• Extracted text
Segment Open

1) Microeconomics is the study of behaviour of individual economic units, basically consumers and firms, which interact in the market of different goods and services. It analyses how consumers make their consumption choices and take decisions, given their incomes and prices of goods and services. Similarly, it analyses how firms decide how much to produce by applying different input combinations. It also helps in determining prices, in both the commodity and factor markets, based on the demand and supply analysis. Thus, microeconomics is a study that basically focuses on the behaviour of individual economic units.

2) Partial equilibrium is an equilibrium situation achieved taking into consideration only a part of the market condition. That is, it is the equilibrium with regard to an individual unit assuming the effect of other units and variables constant. In other words, it is based on the assumption of “other things remaining constant”. It neglects the interdependence among variables. Thus, microeconomic analysis is regarded as partial equilibrium.

3) Economic efficiency can be defined as a situation in which welfare of the society is maximised. Microeconomics focuses on utilising scarce resources in a way that the public/social welfare is maximised. Economic efficiency involves attainment of efficiency along the following three aspects.
  1. Production efficiency: It refers to producing the maximum amount of output from the available resources.

Segment Closed

• Apply what you read
1 – According to the microeconomics text, partial equilibrium rests on what assumption?
2 – Write the next part of the microeconomics text, starting right after its last sentence.

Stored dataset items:
Segment Open

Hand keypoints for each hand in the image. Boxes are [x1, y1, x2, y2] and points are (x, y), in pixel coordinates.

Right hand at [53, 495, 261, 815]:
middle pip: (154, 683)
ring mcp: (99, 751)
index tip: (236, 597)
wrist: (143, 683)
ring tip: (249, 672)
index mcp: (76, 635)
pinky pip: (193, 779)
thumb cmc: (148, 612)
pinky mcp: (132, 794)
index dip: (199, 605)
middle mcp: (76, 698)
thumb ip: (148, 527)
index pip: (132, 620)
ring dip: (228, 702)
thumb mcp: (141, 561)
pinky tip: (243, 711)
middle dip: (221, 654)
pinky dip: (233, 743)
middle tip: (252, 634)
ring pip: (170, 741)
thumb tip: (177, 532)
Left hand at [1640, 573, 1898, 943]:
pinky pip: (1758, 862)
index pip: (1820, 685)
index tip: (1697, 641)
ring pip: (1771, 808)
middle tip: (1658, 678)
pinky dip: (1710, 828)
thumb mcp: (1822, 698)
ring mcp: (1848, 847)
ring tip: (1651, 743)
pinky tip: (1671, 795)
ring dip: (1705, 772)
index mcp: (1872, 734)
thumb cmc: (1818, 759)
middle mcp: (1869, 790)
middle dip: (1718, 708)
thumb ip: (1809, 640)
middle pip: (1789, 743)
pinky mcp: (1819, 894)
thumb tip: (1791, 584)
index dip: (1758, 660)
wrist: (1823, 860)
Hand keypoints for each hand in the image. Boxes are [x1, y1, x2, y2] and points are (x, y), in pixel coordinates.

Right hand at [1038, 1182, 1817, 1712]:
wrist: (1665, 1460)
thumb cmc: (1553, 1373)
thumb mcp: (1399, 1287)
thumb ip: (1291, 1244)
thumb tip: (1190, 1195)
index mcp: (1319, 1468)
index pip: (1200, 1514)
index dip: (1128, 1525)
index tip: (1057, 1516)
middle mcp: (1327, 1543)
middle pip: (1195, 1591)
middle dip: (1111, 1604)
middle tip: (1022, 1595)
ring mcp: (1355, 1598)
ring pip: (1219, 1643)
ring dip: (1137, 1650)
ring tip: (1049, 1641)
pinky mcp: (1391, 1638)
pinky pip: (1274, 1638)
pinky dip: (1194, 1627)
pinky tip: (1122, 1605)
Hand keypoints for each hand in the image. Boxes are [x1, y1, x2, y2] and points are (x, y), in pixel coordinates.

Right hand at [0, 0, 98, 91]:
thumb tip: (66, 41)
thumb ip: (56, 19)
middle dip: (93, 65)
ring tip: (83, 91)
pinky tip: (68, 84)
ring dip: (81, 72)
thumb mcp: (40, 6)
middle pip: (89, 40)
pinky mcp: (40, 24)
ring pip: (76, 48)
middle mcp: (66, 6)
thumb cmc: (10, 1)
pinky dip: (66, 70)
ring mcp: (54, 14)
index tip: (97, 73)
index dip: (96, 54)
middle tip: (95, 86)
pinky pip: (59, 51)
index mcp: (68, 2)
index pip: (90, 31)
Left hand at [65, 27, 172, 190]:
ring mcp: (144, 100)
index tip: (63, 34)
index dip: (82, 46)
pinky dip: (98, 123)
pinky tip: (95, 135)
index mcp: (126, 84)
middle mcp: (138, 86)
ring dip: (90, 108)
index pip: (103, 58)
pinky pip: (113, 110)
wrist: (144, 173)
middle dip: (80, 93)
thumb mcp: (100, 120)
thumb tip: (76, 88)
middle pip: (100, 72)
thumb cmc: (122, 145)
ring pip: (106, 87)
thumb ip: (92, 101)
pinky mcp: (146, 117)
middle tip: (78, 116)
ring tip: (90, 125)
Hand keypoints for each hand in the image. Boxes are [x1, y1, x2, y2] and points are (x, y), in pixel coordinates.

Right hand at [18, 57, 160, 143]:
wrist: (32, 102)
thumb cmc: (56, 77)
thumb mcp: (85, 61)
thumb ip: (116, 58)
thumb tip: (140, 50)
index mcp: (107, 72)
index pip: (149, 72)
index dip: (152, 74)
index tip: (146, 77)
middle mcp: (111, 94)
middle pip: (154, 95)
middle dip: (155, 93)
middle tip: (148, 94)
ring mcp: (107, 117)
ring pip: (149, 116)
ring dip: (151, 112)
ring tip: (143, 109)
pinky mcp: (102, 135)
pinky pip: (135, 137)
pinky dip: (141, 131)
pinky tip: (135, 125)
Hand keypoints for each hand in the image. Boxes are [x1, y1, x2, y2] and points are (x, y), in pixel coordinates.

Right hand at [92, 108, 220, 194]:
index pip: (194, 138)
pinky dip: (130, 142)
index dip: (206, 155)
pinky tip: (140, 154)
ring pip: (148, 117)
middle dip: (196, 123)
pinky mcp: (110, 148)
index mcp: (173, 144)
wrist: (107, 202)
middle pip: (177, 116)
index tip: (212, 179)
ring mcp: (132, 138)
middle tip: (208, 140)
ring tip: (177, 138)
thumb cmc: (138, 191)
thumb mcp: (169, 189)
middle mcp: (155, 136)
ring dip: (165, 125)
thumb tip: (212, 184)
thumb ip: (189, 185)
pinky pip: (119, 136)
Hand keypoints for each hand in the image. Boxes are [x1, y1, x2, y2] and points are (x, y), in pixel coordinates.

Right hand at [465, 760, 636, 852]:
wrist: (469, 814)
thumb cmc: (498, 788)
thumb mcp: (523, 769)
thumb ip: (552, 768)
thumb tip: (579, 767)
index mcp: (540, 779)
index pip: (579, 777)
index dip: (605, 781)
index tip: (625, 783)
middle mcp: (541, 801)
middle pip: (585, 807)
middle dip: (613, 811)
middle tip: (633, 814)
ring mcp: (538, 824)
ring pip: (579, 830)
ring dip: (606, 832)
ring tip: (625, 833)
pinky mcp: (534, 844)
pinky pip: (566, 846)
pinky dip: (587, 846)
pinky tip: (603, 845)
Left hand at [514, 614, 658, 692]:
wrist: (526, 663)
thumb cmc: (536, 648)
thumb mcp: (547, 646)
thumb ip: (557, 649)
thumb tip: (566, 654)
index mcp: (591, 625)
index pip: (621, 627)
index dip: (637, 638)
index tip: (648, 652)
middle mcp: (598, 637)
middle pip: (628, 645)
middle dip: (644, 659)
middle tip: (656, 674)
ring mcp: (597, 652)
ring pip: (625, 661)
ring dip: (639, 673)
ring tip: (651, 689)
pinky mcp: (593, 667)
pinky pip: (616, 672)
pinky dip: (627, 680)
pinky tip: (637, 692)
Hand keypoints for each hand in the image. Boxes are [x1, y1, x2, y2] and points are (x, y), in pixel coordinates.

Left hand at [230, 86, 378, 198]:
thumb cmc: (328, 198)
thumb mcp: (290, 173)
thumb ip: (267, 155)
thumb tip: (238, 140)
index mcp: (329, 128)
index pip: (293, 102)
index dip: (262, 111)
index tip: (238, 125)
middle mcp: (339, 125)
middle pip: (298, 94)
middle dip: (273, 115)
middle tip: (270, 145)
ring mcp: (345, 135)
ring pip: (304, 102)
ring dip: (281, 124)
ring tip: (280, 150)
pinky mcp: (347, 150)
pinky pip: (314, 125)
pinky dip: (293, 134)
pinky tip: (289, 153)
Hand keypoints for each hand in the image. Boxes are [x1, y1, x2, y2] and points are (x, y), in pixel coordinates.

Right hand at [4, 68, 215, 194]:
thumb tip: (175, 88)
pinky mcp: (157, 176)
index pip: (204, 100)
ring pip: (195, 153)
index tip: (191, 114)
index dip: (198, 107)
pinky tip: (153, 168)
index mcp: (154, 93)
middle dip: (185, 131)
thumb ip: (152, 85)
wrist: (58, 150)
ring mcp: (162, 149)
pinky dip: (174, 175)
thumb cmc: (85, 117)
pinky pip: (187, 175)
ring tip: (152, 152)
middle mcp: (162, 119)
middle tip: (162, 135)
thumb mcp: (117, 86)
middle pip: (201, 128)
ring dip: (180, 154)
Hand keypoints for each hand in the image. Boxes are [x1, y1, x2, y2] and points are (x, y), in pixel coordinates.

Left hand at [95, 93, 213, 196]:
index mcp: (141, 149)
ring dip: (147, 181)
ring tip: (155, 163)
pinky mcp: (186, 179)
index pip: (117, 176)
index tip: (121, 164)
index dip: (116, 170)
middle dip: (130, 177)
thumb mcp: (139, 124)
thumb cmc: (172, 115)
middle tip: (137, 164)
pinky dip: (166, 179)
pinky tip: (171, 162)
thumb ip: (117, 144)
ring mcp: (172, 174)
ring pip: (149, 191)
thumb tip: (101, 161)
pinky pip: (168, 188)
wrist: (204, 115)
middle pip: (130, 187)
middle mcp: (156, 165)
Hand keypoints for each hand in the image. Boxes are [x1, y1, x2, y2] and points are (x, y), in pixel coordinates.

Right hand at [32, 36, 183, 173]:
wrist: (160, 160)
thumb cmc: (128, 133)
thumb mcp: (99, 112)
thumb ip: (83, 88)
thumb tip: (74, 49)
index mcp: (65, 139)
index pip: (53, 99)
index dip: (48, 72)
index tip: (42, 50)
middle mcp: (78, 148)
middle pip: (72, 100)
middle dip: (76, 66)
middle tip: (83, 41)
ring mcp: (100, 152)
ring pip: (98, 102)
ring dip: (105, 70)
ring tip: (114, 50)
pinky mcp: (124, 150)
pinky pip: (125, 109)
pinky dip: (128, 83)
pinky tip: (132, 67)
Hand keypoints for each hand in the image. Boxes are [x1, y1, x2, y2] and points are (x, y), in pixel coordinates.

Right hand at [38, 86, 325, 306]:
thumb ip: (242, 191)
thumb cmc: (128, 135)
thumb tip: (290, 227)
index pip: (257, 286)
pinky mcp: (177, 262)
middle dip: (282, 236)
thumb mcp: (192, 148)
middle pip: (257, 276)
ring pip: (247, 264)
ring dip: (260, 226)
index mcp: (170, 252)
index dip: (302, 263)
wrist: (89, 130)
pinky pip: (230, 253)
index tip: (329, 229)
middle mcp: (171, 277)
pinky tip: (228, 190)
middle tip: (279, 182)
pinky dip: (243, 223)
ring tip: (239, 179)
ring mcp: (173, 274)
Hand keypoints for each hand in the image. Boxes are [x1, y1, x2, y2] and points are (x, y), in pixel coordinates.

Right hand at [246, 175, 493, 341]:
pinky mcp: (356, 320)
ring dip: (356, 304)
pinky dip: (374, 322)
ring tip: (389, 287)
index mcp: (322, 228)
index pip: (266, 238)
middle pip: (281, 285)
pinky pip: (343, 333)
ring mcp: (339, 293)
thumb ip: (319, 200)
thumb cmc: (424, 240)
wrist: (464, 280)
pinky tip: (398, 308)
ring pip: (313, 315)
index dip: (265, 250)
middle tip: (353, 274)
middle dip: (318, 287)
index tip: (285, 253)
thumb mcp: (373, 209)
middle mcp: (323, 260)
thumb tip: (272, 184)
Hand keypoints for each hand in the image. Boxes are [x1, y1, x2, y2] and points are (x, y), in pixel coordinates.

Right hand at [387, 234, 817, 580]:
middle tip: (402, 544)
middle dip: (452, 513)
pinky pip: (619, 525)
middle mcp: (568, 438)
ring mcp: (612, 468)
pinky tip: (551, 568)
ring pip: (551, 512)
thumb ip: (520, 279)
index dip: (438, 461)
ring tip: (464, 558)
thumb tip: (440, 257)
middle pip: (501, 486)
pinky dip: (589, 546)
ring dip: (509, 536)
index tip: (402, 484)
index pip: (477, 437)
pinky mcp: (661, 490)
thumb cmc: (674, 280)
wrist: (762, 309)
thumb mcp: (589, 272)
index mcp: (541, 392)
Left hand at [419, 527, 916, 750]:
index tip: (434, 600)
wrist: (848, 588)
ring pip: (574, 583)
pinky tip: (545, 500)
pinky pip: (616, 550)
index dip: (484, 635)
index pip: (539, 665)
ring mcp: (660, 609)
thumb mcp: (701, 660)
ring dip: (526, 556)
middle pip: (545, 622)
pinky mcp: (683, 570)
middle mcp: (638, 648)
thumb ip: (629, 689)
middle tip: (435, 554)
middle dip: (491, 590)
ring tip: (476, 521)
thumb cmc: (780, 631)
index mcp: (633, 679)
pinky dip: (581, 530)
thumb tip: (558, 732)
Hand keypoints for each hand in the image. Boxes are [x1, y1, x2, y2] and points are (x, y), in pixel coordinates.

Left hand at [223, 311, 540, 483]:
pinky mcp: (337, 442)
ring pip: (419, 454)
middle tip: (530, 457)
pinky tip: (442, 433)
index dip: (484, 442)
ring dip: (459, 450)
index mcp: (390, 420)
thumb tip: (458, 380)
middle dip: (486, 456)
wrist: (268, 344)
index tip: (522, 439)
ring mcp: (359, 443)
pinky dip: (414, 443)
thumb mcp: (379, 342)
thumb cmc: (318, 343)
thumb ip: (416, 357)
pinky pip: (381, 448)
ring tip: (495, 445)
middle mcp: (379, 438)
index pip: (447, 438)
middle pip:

Segment Closed

• Responses by task
1 – It assumes "other things remaining constant."

2 –
  2. Consumption efficiency: It refers to distributing the produced goods and services among the various consumers in such a manner that the overall social welfare is maximised.
  3. Overall economic efficiency: It refers to efficiency with regard to the production mix. In other words, it refers to producing that combination of goods and services that provide maximum satisfaction to the people.
4) Individual economic unit refers to a single variable such as an individual firm, a particular household, the price of an individual commodity and wages/income of an individual. The behaviour of individual economic units is studied under microeconomics.

5) Resource allocation refers to the distribution of resources among competing groups. These resources may be natural resources, money, labour, etc., which the producers use in production processes to produce goods. Resource allocation involves making decisions regarding how the resources should be allocated to each group such that they can be utilised in the best possible manner providing maximum gains to the society. The decision regarding resource allocation is particularly important because resources are scarce and also have competing uses. Thus, effort must be made to use them efficiently and optimally.